* _Page excerpt_
Now the ICC keeps Gbagbo in Belgium, without permission to travel or to speak about his case, as an acquitted person. Charles Blé Goudé, his Minister of Youth tried with him in a joint trial, also acquitted of all charges, is still in a hotel in the Netherlands without permission to return to his country.

The use of lawfare, justice as a weapon of war, is corroborated by a French diplomatic document unveiled by Fanny Pigeaud in a 2017 article Le Procès Gbagbo: les preuves d’un montage (Gbagbo trial: evidence of a set-up).[xii]

The incriminating e-mail reveals that on 11 April 2011, five months before the opening of an investigation and hours before the arrest of Laurent Gbagbo, International Criminal Court Prosecutor at the time Luis Moreno Ocampo had requested that Gbagbo be kept in detention until a country referred the case to the ICC. The e-mail was sent by the Africa Director of the French Foreign Ministry Stéphane Gompertz, copied to twenty high-level French diplomats, all thus aware of the political manoeuvrings in progress to remove the legitimate president Laurent Gbagbo from his country.

The premeditation by France to get rid of Gbagbo in this illegal way can be seen in other exchanges of e-mails by high-level French diplomats with Prosecutor Ocampo dated March 2011, and revealed in detail by one of Laurent Gbagbo’s spokesmen and close to the dossier Bernard Houdin in Gbagbo, a homme, a destin (Gbagbo, a man, a destiny) published in early 2019.[xiii] These revelations, following due process, should have called for the immediate closure of the trial.

The management of the CFA is today hyper-colonial [xiv] because it is now subject to what the economist and sociologist Martial Ze Belinga calls a colonialité à double verrou ou double tutelle, double lock coloniality or double tutorship, both French and European, via a 1998 decision of the European Council, which anchored the CFA franc to the Euro, decision adopted by the European Parliament in 1999. “African countries cannot make any decision that touches on substantial aspects such as the parity, the nature of the exchange rate, etc. without the agreement of the European Union.

* _Work order A_
Copy the rows of meter commands and readings line for line, leaving out the pictures.
The passage on the Gbagbo trial and the rows after it are unrelated material.

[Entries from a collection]

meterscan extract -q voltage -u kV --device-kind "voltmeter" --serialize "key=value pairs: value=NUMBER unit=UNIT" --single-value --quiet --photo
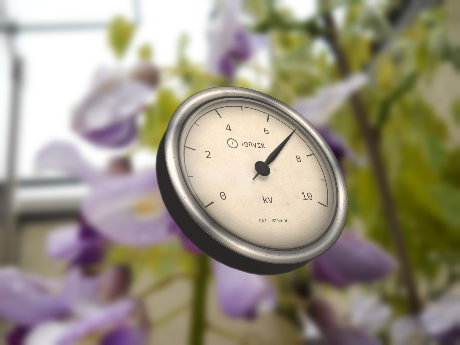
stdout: value=7 unit=kV
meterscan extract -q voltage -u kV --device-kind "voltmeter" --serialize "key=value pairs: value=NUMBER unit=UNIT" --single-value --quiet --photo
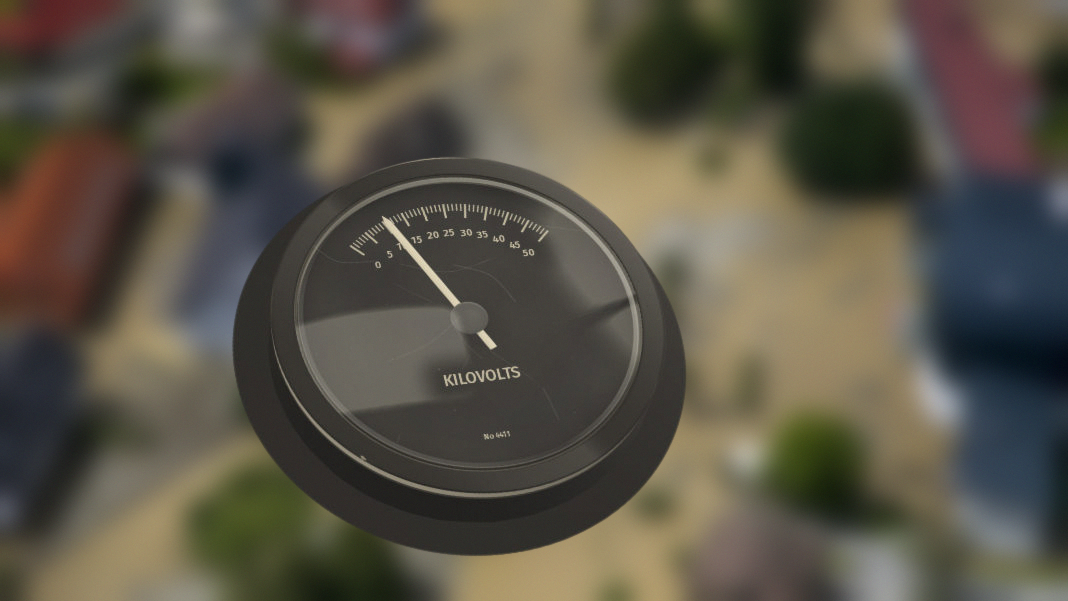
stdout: value=10 unit=kV
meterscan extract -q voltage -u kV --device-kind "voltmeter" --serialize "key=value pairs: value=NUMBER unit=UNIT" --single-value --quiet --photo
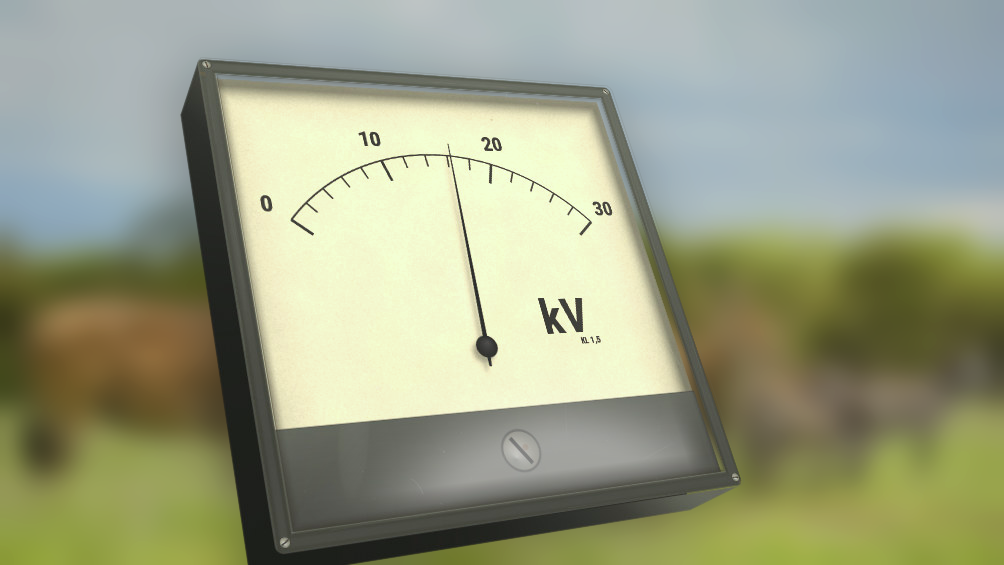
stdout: value=16 unit=kV
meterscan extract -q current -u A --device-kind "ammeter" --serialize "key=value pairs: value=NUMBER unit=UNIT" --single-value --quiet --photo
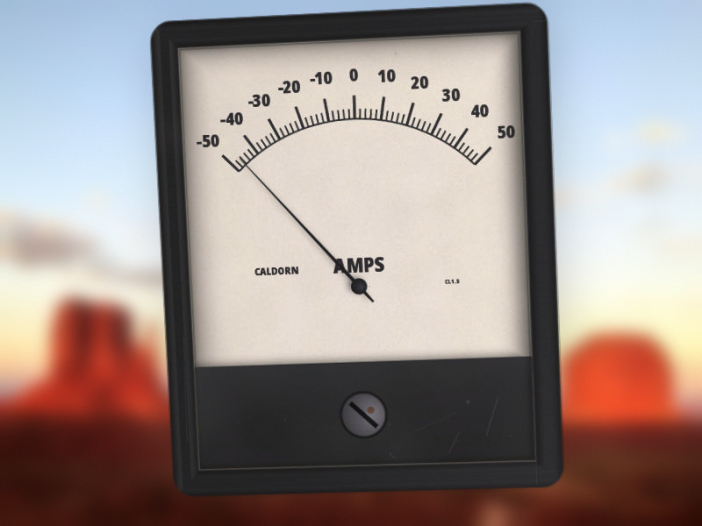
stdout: value=-46 unit=A
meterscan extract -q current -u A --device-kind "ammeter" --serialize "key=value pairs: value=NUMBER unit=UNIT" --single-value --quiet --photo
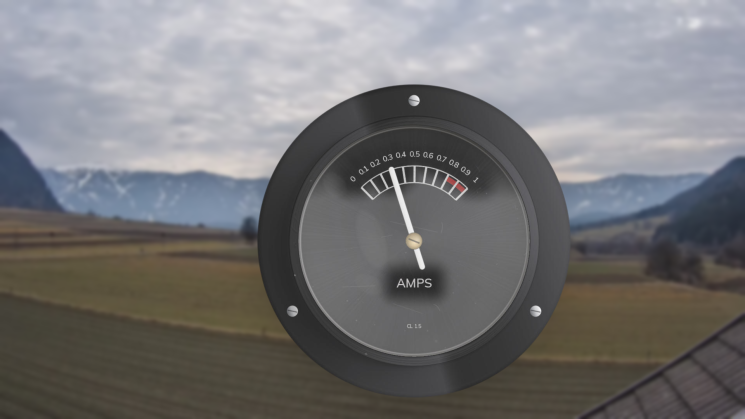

* _Work order B_
Rewrite the passage on the Gbagbo trial, starting at "The premeditation by" and ending at "of the trial.", with "premeditation" changed to "planning".

* _Final answer A_
meterscan extract -q voltage -u kV --device-kind "voltmeter" --serialize "key=value pairs: value=NUMBER unit=UNIT" --single-value --quiet --photo
stdout: value=7 unit=kV
meterscan extract -q voltage -u kV --device-kind "voltmeter" --serialize "key=value pairs: value=NUMBER unit=UNIT" --single-value --quiet --photo
stdout: value=10 unit=kV
meterscan extract -q voltage -u kV --device-kind "voltmeter" --serialize "key=value pairs: value=NUMBER unit=UNIT" --single-value --quiet --photo
stdout: value=16 unit=kV
meterscan extract -q current -u A --device-kind "ammeter" --serialize "key=value pairs: value=NUMBER unit=UNIT" --single-value --quiet --photo
stdout: value=-46 unit=A
meterscan extract -q current -u A --device-kind "ammeter" --serialize "key=value pairs: value=NUMBER unit=UNIT" --single-value --quiet --photo

* _Final answer B_
The planning by France to get rid of Gbagbo in this illegal way can be seen in other exchanges of e-mails by high-level French diplomats with Prosecutor Ocampo dated March 2011, and revealed in detail by one of Laurent Gbagbo’s spokesmen and close to the dossier Bernard Houdin in Gbagbo, a homme, a destin (Gbagbo, a man, a destiny) published in early 2019.[xiii] These revelations, following due process, should have called for the immediate closure of the trial.